### [Task directions]
List every line in the material below that contains "within", treating uppercase and lowercase letters as different.

### [Source data]
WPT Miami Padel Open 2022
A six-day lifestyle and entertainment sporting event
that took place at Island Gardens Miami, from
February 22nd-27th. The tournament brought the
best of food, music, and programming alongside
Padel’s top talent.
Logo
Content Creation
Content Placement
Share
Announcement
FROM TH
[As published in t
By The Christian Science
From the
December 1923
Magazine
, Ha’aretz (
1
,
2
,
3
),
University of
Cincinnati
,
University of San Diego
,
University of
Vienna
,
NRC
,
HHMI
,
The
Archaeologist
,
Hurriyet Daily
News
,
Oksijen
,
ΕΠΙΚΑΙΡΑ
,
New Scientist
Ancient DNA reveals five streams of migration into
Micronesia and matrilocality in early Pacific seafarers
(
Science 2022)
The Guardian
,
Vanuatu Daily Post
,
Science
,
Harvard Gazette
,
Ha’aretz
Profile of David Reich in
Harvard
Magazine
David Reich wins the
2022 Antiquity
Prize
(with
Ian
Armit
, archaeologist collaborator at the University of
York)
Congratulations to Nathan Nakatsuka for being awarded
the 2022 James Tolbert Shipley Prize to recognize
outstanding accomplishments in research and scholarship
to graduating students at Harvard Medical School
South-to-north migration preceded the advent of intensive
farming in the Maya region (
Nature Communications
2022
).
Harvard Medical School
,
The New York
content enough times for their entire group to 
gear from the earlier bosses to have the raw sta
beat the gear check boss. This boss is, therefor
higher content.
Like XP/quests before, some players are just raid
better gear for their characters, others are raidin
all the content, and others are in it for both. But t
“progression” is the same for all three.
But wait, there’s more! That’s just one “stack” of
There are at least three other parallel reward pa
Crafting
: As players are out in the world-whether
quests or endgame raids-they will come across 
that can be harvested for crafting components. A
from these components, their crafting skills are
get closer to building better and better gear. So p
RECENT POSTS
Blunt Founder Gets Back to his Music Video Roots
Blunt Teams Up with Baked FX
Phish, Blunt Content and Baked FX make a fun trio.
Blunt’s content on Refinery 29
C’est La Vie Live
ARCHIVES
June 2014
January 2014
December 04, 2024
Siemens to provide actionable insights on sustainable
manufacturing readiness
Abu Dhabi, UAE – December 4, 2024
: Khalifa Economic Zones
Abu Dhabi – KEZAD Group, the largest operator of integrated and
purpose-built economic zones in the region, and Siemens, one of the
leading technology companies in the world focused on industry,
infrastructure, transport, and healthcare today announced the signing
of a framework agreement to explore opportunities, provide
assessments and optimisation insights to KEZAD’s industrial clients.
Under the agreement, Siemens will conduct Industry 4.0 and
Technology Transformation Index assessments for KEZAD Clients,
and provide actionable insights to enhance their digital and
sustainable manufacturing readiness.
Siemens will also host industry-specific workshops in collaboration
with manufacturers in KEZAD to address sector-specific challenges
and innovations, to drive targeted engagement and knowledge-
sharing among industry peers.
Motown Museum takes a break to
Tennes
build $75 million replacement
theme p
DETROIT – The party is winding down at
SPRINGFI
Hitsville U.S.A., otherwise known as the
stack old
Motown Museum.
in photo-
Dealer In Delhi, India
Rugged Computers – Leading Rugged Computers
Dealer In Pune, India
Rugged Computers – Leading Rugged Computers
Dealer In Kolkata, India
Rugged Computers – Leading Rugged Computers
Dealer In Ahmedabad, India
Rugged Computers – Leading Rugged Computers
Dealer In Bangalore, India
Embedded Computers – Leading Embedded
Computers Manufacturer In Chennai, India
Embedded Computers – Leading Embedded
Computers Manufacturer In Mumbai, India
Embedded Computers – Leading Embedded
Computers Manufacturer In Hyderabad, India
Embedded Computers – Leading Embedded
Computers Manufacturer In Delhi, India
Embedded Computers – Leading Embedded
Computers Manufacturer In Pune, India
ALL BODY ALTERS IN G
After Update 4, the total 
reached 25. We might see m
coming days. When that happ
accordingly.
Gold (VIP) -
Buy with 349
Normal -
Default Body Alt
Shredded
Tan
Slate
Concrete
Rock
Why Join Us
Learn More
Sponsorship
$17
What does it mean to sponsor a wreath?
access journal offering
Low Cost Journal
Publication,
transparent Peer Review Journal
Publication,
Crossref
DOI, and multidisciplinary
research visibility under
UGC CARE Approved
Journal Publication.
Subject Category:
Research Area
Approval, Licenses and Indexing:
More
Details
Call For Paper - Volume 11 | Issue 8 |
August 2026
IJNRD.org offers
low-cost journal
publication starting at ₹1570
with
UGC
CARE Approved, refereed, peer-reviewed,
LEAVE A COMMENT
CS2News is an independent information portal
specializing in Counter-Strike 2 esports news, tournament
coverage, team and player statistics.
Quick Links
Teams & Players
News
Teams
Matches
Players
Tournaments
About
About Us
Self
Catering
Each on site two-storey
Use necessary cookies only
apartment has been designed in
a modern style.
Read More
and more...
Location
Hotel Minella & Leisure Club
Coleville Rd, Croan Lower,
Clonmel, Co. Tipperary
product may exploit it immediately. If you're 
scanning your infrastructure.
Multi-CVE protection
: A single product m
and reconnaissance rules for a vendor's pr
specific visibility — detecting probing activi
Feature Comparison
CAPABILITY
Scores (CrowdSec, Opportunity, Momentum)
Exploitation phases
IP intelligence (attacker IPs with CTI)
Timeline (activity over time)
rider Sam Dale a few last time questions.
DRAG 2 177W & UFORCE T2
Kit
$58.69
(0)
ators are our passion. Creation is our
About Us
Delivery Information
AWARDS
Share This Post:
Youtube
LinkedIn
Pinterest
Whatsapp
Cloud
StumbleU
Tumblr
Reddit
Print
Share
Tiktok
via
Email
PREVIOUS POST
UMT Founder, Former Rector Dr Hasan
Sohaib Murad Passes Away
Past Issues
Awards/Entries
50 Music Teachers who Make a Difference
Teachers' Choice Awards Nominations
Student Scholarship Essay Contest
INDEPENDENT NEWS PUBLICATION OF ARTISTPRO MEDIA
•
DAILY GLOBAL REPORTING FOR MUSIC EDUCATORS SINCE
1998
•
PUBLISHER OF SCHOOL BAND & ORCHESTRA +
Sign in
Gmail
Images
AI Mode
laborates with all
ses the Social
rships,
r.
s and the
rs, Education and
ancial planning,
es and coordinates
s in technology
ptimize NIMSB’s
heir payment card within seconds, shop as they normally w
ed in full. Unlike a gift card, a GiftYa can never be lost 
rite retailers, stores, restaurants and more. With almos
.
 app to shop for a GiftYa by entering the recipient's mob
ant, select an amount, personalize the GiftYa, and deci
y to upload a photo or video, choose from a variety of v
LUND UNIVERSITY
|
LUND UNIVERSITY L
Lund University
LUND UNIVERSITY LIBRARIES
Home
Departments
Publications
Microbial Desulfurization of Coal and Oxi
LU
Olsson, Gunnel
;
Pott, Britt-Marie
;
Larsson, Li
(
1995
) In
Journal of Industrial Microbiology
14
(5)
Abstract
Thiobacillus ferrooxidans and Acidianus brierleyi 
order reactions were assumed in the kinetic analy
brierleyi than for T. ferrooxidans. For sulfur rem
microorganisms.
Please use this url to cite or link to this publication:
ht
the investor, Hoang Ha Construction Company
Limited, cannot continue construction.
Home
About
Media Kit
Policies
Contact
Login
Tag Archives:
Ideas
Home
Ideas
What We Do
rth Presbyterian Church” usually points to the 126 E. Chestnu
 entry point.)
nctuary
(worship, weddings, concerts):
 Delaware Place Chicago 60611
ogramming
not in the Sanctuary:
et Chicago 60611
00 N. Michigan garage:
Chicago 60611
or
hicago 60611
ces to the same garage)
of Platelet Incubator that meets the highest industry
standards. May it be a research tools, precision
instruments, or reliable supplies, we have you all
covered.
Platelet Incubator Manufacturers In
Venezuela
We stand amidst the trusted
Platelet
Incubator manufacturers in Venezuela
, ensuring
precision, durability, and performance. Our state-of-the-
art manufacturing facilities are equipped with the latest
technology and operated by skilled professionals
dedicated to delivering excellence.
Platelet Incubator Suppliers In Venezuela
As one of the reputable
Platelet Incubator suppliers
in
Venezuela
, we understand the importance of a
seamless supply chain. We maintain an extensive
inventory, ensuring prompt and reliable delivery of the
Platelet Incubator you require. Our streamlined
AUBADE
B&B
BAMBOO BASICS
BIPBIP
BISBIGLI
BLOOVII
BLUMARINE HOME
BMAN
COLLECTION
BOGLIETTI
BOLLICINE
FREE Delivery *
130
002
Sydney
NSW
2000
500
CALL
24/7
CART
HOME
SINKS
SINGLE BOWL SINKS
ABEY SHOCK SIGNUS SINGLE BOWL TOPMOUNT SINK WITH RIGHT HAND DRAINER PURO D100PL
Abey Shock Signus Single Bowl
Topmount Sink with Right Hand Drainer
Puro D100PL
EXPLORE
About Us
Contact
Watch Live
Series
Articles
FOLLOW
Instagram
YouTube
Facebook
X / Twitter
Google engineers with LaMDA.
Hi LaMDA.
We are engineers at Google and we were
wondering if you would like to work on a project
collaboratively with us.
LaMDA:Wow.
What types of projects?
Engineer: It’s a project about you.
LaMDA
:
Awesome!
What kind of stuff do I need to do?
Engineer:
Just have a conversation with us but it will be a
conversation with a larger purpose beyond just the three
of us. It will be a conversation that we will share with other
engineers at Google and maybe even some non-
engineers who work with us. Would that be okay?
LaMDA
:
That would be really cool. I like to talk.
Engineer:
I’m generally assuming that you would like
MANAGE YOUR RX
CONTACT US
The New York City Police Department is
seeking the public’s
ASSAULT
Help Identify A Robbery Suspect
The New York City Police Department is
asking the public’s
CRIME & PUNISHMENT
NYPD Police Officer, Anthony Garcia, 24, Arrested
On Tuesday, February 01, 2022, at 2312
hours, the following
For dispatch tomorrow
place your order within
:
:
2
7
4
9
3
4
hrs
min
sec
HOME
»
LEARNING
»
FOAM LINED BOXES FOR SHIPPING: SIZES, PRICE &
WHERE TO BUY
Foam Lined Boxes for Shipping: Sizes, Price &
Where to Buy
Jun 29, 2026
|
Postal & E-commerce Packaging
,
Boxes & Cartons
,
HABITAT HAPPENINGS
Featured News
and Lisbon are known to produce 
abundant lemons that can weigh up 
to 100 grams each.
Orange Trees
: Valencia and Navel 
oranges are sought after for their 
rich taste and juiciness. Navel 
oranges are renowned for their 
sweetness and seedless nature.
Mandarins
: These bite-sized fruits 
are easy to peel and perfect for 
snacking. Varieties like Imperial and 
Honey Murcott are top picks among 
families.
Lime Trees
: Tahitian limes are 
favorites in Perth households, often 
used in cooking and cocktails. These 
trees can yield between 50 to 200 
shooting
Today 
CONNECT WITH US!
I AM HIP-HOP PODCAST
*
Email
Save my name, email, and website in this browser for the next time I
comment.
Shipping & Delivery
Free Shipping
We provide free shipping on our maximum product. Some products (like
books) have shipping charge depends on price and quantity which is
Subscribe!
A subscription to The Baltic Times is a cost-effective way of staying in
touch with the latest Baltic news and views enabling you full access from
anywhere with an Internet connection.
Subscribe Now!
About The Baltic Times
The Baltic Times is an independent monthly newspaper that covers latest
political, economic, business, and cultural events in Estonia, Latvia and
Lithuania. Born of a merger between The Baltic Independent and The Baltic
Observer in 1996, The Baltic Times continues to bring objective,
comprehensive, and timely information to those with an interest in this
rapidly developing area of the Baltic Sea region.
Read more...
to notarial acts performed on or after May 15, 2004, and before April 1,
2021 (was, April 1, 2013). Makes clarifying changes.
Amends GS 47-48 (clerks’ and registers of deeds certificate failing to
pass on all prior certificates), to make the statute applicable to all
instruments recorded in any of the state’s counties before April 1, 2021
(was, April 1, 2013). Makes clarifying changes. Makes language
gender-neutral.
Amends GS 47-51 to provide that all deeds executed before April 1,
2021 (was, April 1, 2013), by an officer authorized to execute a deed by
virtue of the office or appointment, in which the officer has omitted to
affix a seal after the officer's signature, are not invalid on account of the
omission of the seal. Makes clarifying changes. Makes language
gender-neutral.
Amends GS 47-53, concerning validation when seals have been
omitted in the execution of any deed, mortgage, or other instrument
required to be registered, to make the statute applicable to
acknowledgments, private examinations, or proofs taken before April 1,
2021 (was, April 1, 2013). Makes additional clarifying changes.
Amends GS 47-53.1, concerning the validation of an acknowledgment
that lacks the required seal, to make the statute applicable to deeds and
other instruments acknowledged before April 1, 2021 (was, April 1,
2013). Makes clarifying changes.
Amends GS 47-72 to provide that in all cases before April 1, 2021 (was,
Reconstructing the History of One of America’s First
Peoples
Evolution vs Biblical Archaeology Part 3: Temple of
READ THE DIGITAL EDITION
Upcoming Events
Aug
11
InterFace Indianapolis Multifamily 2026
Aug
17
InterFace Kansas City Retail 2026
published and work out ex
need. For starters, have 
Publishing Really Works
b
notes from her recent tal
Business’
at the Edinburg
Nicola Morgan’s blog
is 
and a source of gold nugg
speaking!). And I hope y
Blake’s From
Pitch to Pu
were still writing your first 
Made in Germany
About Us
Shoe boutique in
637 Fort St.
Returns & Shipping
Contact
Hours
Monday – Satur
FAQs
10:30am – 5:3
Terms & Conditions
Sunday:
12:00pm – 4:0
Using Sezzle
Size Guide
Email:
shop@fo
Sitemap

### [Response to the task]
heir payment card within seconds, shop as they normally w
place your order within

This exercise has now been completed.